Jean-Paul Gavard-Perret, Les injonctions silencieuses d’Ana Negro
Ana la Blanche
Depuis Buenos Aires, Ana Negro fait corps avec son œuvre. Ses ancêtres juifs sont venus en Argentine d’Europe au début du XXe siècle en échappant des pogroms de la Russie tsariste et de l’Espagne qui a précédé la guerre civile. De ce périple, dès 1992, elle invente la spiritualisation du sensible par sa figuration émanant d’un simple réalisme sorti du fond de son origine et de la terreur de la Shoah. Elle vit et travaille dans un isolement assez grand.
Son don inestimable de dessiner « à main levée » fut hérité de son père et la volonté inébranlable de vaincre la mort héritée de sa mère et afin de ne pas lui laisser le dernier mot. Elle travaille avec des groupes de mimes, statues vivantes, artistes corporels et photographes et organise avec eux des sessions périodiques. Elle propose aux artistes différents structures spatiales. Ils jouent leur rôle. Puis, des centaines des photos sont prises pendant deux ou trois heures.

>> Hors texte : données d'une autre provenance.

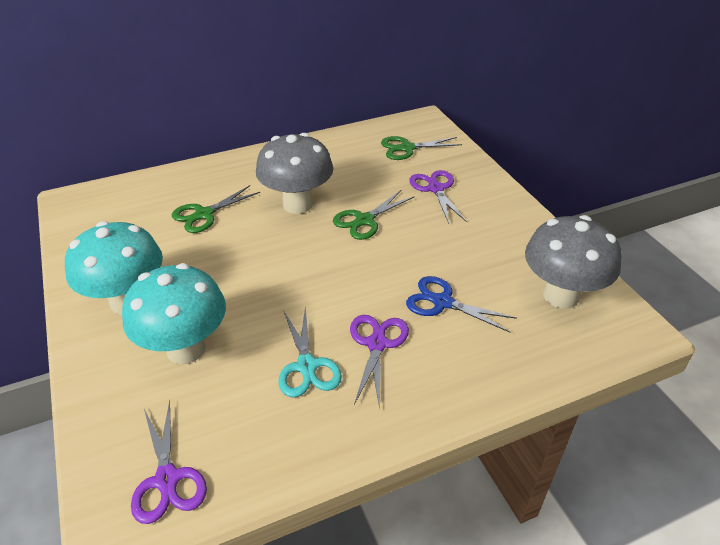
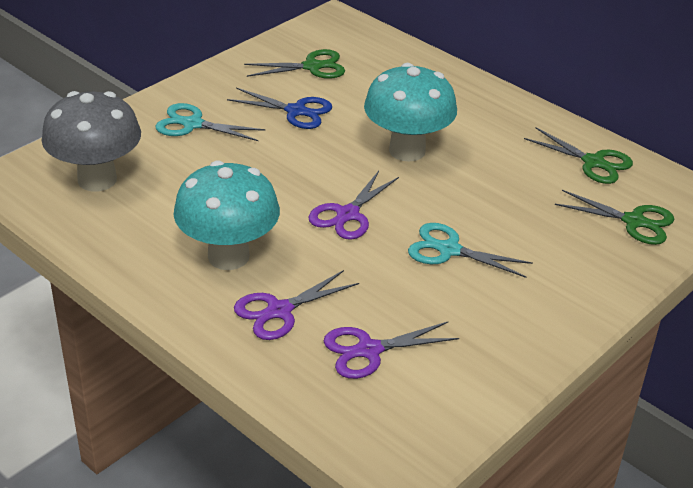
grey mushroom: [256,133,333,214] [525,215,622,309] = 2 -> [41,91,141,192] = 1
turquoise scissors: [278,306,342,398] = 1 -> [156,103,266,141] [408,223,533,278] = 2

Jean-Paul Gavard-Perret, dans une forme qui dépasse la simple monographie, montre comment tout l’ensemble du processus est une invention créée à partir de son désir : dès l’espace physique et la lumière jusqu`aux choix de certains angles de prise visuel en un aspect d`originalité ou différence. Dans son appartement devenu atelier, A. Negro crée et va progressivement – à partir de cette « documenta » – du thanatos à l’éros en un projet non forcément rêvé mais produit d’une énergie spirituelle. De la mort surgissent ses êtres. Mais ils s´érigent comme des corps réincarnés. « Ils ne pourront pas être tués une deuxième fois », dit-elle et ici, la motricité est fondatrice, même si elle fait perdre pied, renvoyant du connu à l’inconnu dans un projet qui se mord la queue : « l’impossibilité d’envisager la possibilité de ne pas le faire ».
Ce livre superbement construit par Richard Meier, éditeur de génie, permet de comprendre comment Ana Negro se place toujours dans une position d´extrême réceptivité et tout d´un coup découvre l´image qu’elle crée. « Elle me parle. J´ignore ce qui se passe. Mais je sais que ça me touche », dit-elle. C’est là que tout se joue et tout jaillit devant chaque regardeur parfois abasourdi voire sonné.